In his aptly titled “Ads Hominem” piece for the Weekly Standard, Noemie Emery argues that “the 911-related attacks on Bush began long before his campaign ads.”

Looking back, there is nothing surprising about the carefully plotted spasms of outrage at the reference, in a Bush campaign ad, to the terrorist attacks of September 11 through the fleeting shot of a flag-covered stretcher, and the smoldering ruins of the World Trade Center in downtown New York. This has been done, done before, and done for all the same reasons: Democrats have been steadily working to take September 11, its cause, effect, and aftermath, off the table of election-year politics since . . . oh, possibly . . .

September 12. Or, perhaps, to be fair, since some weeks later, when it became clear that George W. Bush’s response to the attacks would be an electoral plus. Since then, a campaign has unfolded to move it off limits, using the charge of obscene exploitation, of unseemly use of the dead. In January 2002, when Karl Rove made the obvious point that the president’s handling of terrorism would be a plus in the elections that fall–“We can go to the country on this issue, because they trust the Republican party to do a better job of protecting and strengthening America’s military might”–Democrats denounced this as “shameful.” They threw a fit in May 2002, when an innocuous photo showing Bush on Air Force One on September 11 was included in a set of three offered to Republican donors. The pattern of attacks accelerated on the news in January 2003 that the Republican convention would be held in New York, and hit new heights when the president made a surprise visit to Baghdad over the Thanksgiving holiday, where he committed the gross indiscretion of dishing out food to the troops. Last week, some even objected to the president’s presence at a ground-breaking ceremony for the dead of September 11 — to which Bush had been invited. Rather brazenly, and with some success, Bush’s opponents have manufactured controversy over a presidential campaign discussion of the central concern of our era. Soon, we will no doubt hear denunciations of any mention of the president’s constitutional duties as commander in chief.

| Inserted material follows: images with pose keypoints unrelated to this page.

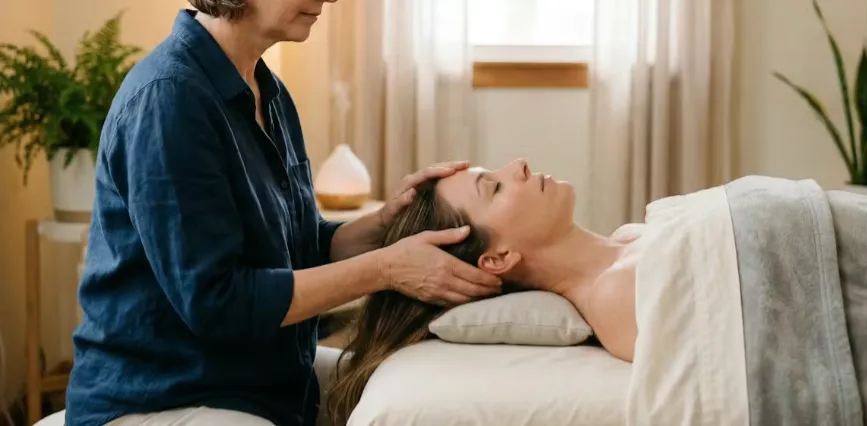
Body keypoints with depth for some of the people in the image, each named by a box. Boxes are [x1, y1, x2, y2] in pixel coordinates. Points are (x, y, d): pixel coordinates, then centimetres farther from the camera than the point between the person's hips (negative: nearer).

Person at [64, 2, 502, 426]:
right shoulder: (166, 96, -21)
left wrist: (385, 222, -10)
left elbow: (302, 253, 9)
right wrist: (385, 269, -22)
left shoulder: (267, 92, 5)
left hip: (270, 377, 9)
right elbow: (213, 301, -23)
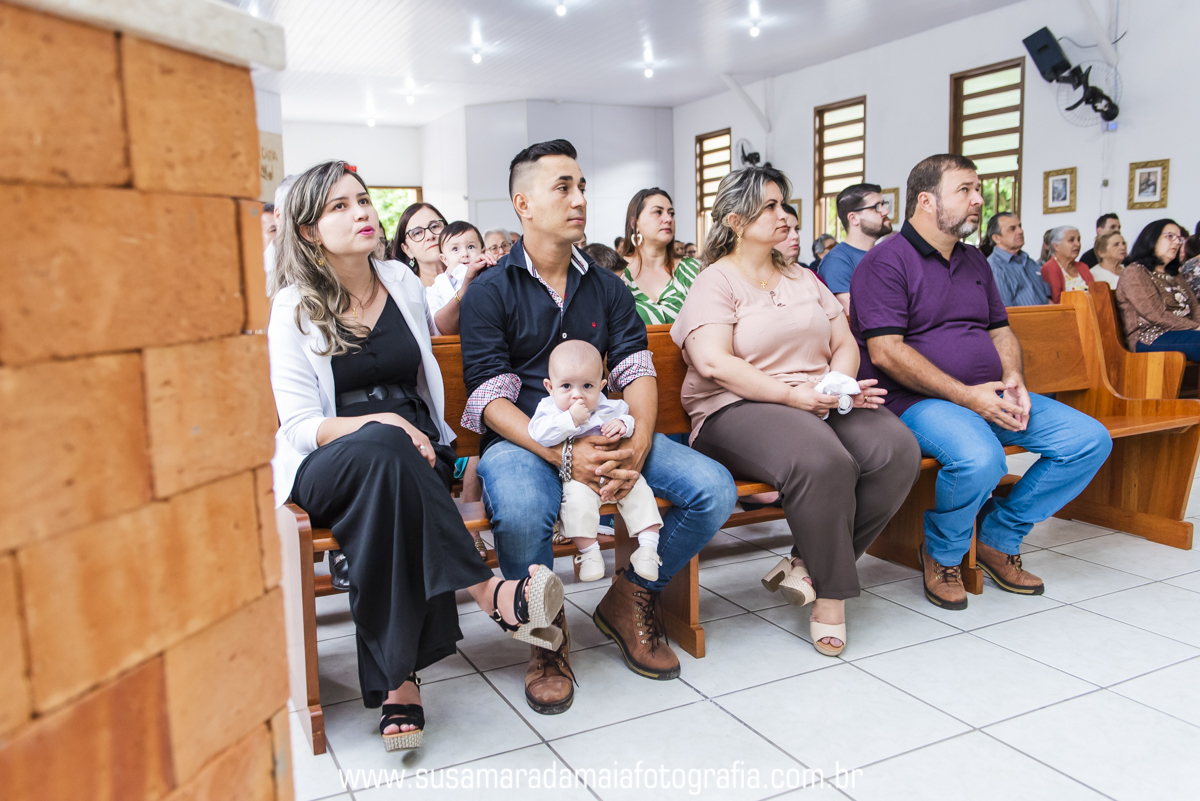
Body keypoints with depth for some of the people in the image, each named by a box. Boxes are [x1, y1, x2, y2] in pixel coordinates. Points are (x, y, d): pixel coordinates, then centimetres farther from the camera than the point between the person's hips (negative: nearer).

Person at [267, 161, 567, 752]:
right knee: (380, 453, -38)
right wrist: (373, 424, -24)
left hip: (417, 452, 3)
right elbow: (299, 425, -5)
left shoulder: (403, 283, 13)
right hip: (326, 464, -2)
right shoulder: (293, 307, 1)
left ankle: (396, 680, -33)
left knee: (382, 495, -35)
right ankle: (490, 593, -37)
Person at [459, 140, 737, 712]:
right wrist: (564, 455, -24)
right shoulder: (490, 292, 1)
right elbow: (489, 398, -9)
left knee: (714, 490, -16)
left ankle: (629, 599, 8)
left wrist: (639, 444, -17)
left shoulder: (607, 287, 16)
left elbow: (635, 371, 4)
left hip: (604, 430, 4)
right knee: (521, 511, -38)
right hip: (523, 438, -4)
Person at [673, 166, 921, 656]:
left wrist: (840, 384, -4)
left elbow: (845, 343, 19)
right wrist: (792, 396, -17)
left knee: (897, 450, -22)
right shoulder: (715, 282, 3)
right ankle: (830, 594, -13)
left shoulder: (804, 279, 25)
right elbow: (713, 363, -13)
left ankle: (809, 564, -11)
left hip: (819, 403, 7)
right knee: (822, 461, -36)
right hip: (739, 410, -6)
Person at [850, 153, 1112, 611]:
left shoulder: (975, 262, 20)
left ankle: (998, 537, 9)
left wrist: (1012, 378, -1)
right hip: (917, 401, -8)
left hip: (987, 396, 8)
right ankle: (942, 554, -4)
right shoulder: (886, 262, -7)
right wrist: (966, 396, -19)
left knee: (1091, 439, -4)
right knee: (980, 459, -36)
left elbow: (1000, 330, 23)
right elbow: (885, 352, -17)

Emery is right, of course — one need only to think back to Robert Byrd’s almost surreal theatrics on the floor of the Senate to recognize how the Dems had already begun testing these waters early in 2002 or thereabouts — and the campaign has continued apace, relying on a steady series of faux outrages and manufactured resentments to place off-limits, politically speaking, any mention of 911. Or as Emery puts it,

[…] Let’s see — an American president in a season of war should not make use of pictures in wartime, mention the war in a midterm election, visit an aircraft carrier, visit the troops in the field, mention the war while running for office, go to Ground Zero, go to New York at all, or draw attention in any way to his role as commander in chief. […]

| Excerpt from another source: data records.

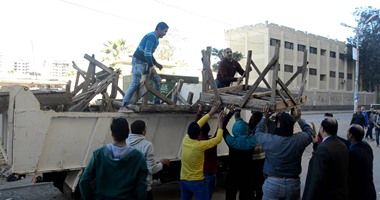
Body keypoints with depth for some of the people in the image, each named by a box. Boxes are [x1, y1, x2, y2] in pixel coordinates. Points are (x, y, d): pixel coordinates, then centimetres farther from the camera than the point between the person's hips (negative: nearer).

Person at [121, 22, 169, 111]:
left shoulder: (156, 39, 17)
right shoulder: (151, 36, -16)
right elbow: (147, 53, -24)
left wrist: (156, 64, 16)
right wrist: (151, 66, -17)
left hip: (146, 63, 10)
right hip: (138, 61, -10)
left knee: (158, 79, 10)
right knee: (135, 83, -19)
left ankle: (157, 102, 15)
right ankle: (124, 106, -21)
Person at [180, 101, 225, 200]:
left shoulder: (185, 140, -5)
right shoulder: (200, 145, -20)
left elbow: (196, 125, 5)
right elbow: (218, 139, -7)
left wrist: (211, 113, 9)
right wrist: (220, 122, 4)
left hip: (183, 180, 6)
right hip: (197, 181, -6)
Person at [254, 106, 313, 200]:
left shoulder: (269, 139, -14)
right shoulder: (299, 139, -10)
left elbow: (258, 132, 9)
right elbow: (309, 131, 14)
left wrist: (265, 117, 16)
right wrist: (299, 119, 21)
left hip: (272, 183, -2)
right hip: (293, 183, 2)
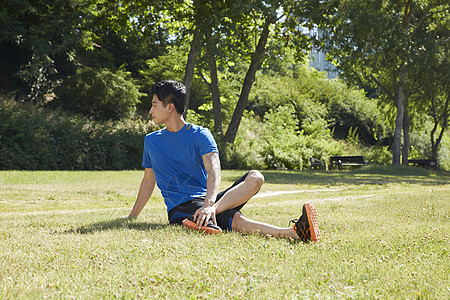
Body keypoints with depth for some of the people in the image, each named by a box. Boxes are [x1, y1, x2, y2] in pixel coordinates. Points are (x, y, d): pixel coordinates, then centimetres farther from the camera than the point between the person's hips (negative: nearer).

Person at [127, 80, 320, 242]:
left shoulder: (200, 135, 3)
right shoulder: (151, 141, 13)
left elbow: (213, 170, -14)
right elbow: (149, 180, 22)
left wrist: (209, 204, -35)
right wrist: (131, 218, 19)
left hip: (207, 198, 2)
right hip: (180, 208, -2)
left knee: (255, 177, -23)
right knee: (236, 221, -33)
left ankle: (206, 215, -44)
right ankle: (293, 233, -53)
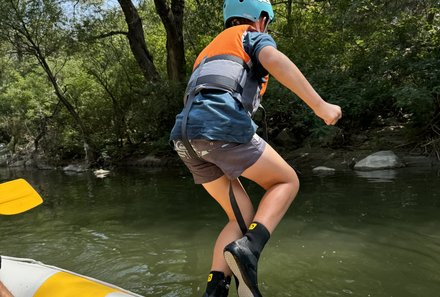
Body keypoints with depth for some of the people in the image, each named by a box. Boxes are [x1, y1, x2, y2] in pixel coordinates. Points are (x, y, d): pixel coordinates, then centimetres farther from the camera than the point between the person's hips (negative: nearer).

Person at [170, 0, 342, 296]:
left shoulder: (210, 49, 38)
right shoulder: (255, 36, 16)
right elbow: (274, 61, -8)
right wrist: (319, 104, -14)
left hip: (186, 135, 7)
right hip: (221, 124, -7)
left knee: (243, 218, 13)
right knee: (287, 181, 10)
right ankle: (248, 249, -13)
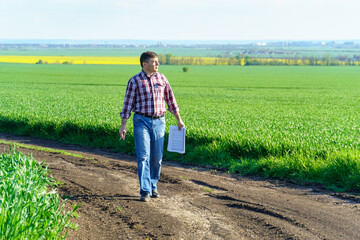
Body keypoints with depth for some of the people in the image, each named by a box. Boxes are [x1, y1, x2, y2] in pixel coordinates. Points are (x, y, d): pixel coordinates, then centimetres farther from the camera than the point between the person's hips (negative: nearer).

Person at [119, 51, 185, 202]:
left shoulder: (161, 78, 7)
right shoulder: (134, 81, -4)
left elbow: (170, 99, 13)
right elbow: (128, 104, -2)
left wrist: (179, 120, 13)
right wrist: (123, 126, -7)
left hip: (158, 122, 4)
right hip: (142, 121, -4)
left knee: (157, 158, 7)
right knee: (143, 157, -10)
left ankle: (153, 186, 24)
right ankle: (145, 192, -10)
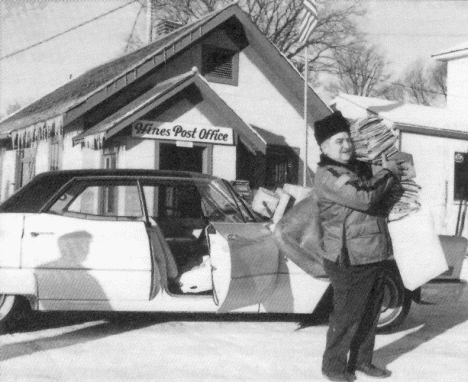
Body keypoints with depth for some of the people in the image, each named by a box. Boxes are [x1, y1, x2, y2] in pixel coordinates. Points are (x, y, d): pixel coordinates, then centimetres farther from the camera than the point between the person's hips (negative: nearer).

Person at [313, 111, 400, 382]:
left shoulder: (362, 168, 10)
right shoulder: (327, 176, -14)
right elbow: (365, 199, -24)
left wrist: (388, 172, -5)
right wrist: (388, 173, -10)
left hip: (375, 256, 8)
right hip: (350, 260, -8)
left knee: (370, 314, 17)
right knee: (346, 316, 3)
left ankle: (362, 360, 33)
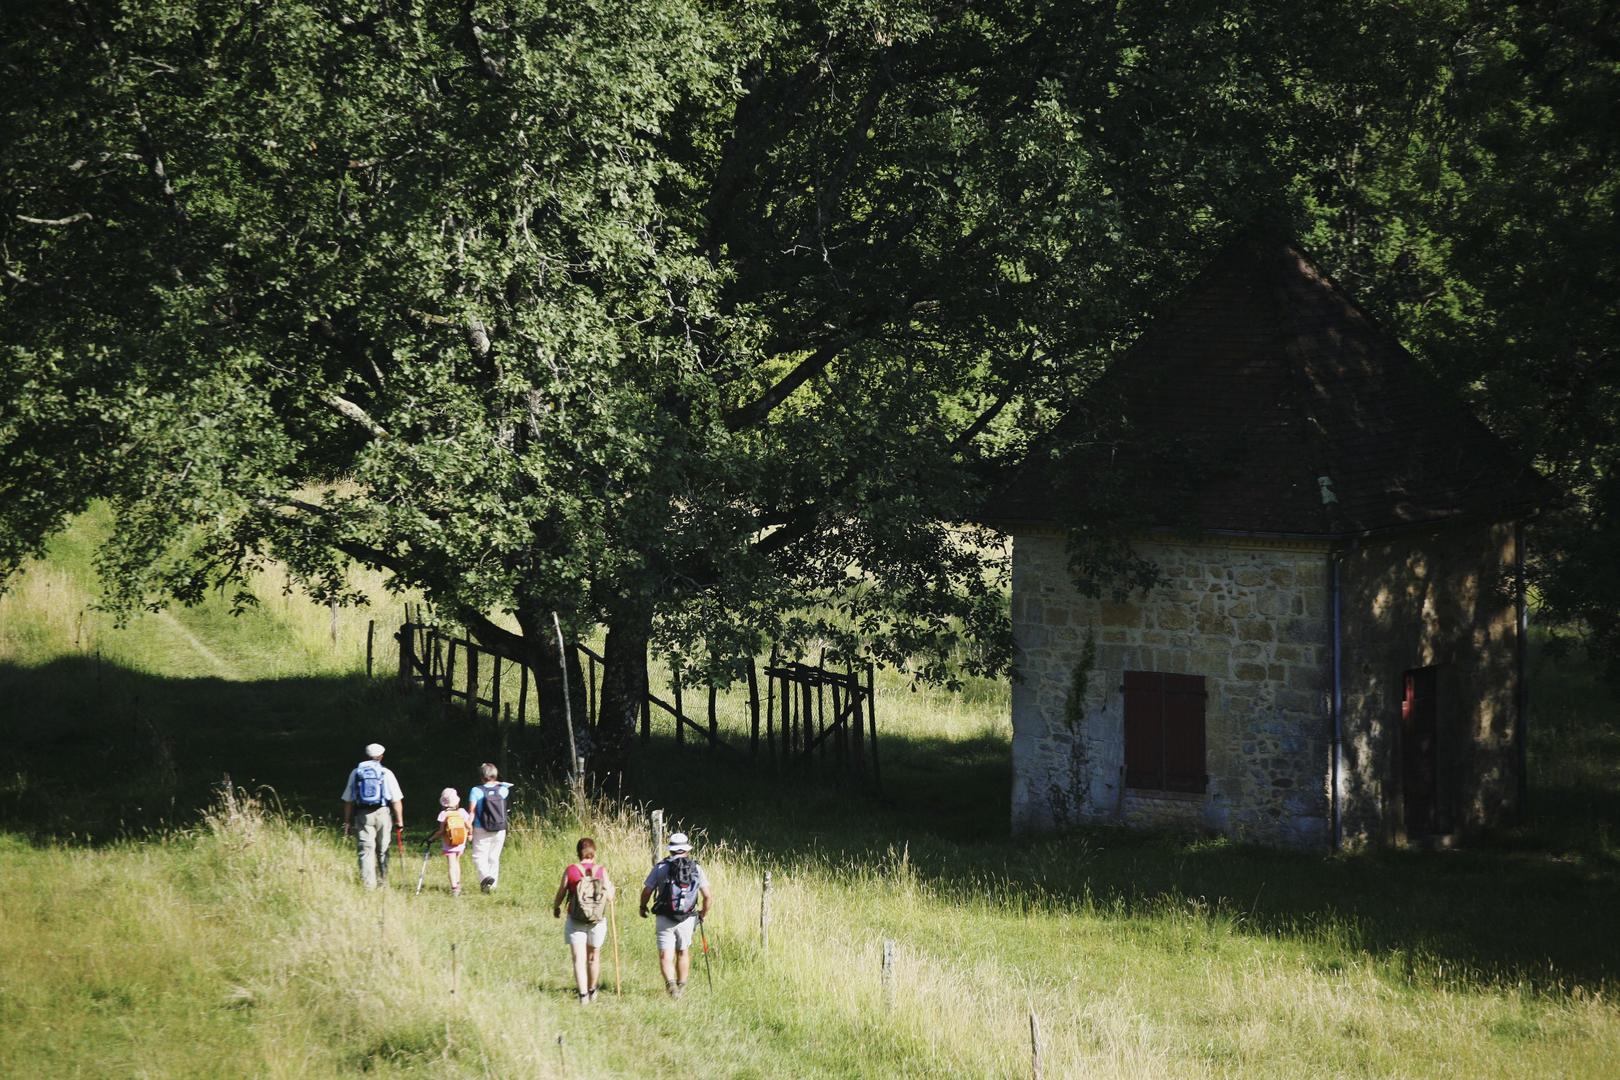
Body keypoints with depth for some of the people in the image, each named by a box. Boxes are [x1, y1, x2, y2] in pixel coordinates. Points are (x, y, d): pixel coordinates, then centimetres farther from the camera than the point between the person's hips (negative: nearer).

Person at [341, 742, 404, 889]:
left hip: (364, 815, 0)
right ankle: (383, 883, 20)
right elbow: (397, 800, -2)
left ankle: (368, 885, -13)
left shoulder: (356, 772, 5)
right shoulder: (386, 773, 0)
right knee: (382, 850, 13)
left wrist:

[…]George W. Bush is under attack for reasons of naked partisanship. The fuss over his ads comes from people eager for him to lose, for reasons having nothing to do with the ads themselves. We’ve seen this sort of thing before. In May 2000 there was a media frenzy over the Million Mom March, organized by a “typical” housewife and mother who turned out to be a PR professional and liberal activist with ties to the Clintons. Something like this is true as well of the protesting family members of 9/11 victims, who turn out to be well connected to left-wing networks. “We are a long way from the land of political innocents,” noted a March 10 editorial in the Wall Street Journal. “What we have, instead, are politically motivated activists standing willingly as a front organization for the Democratic party. They’ve traded on the press’s reluctance to question their motives, hoping for a free run to impugn Mr. Bush every time he discusses terrorism from now until the election.” Indeed, if there is exploitation going on, it is on the part of those who willfully exploit the immense sympathy the American people have for the terrorists’ victims and their survivors for partisan purposes.

One Reply to “Manufactured Resent”

  1. Matt says:

    Good post.  It’s obvious what the Dems are doing.  They are weak on defense and have a weak candidate, so are trying to undercut the President in one of his strengths.